- _Description of the task_
All lines below containing the string "child" are to be copied.

- _Supplied entries_

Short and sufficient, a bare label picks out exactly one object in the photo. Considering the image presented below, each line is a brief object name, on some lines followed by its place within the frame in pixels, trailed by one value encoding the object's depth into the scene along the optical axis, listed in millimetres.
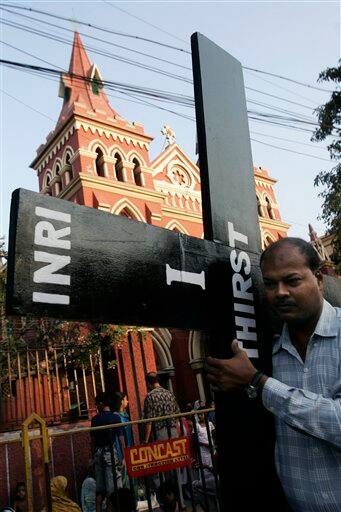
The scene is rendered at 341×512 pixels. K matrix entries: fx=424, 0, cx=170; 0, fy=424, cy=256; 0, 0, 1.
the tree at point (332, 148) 12156
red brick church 14695
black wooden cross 1040
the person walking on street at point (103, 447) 4840
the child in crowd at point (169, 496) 4473
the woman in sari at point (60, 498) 4414
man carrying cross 1154
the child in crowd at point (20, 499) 5491
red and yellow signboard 3666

- _Answer section_
the child in crowd at point (169, 496) 4473
the child in crowd at point (20, 499) 5491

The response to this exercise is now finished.